The bubble graph carries one weakly supported branch. At threshold 5.0, that branch disappears and the cycle vanishes. The fragmented graph behaves differently: increasing the threshold removes one entire component, so the graph becomes smaller rather than cleaner.
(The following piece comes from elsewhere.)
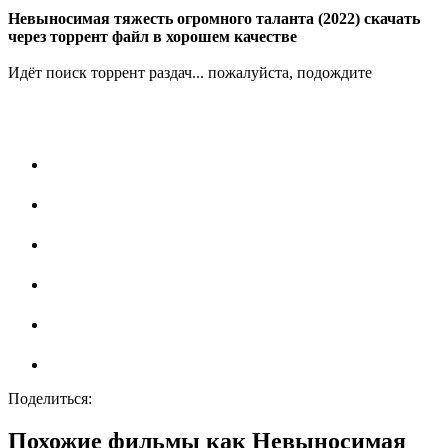
Невыносимая тяжесть огромного таланта (2022) скачать
через торрент файл в хорошем качестве
Идёт поиск торрент раздач... пожалуйста, подождите
Поделиться:
Похожие фильмы как Невыносимая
println("\nStep 4: Threshold-by-threshold interpretation")
for threshold_index in eachindex(thresholds)
    threshold = thresholds[threshold_index]
    println("  threshold >= $(threshold)")
    for name in ("clean_path", "bubble", "fragmented")
        summary = summaries[name]
        println(
            "    $(name): betti0=$(summary.metrics.betti0[threshold_index]), " *
            "betti1=$(summary.metrics.betti1[threshold_index])"
        )
    end
end

Step 5: Rank candidate graph states

Mycelia.tda_graph_score is a simple scalar objective:

• higher betti1 means more cyclic complexity
• higher betti0 means more fragmentation

Lower scores are preferred when choosing between graph-cleaning thresholds or candidate assembly states.

candidate_scores = [
    (name, Mycelia.tda_graph_score(summary.metrics))
    for (name, summary) in summaries
]
sort!(candidate_scores; by = last)

println("\nStep 5: Topology-aware ranking")
for (rank, (name, score)) in enumerate(candidate_scores)
    Printf.@printf("  %d. %-11s score=%.1f\n", rank, name, score)
end

Step 6: Practical guidance

In real assembly workflows, the same pattern applies to graphs built from k-mers, qualmers, or Rhizomorph evidence graphs:

1. extract a support signal per vertex
2. evaluate Betti curves across thresholds
3. choose thresholds that reduce spurious cycles without over-fragmenting the graph

println("\nStep 6: Practical guidance")
println("  1. Use coverage, confidence, or quality as vertex weights.")
println("  2. Look for thresholds where betti1 drops while betti0 stays stable.")
println("  3. Treat persistent cycles as candidates for repeats or unresolved bubbles.")
println("  4. Treat rising betti0 as a warning that graph cleaning is too aggressive.")

Next steps

• Replace these toy graphs with assembly graphs derived from FASTQ or qualmer data.
• Record TDARunSummary alongside assembly QC metrics during optimization.
• Extend to a persistent homology backend when a backend such as Ripserer is enabled.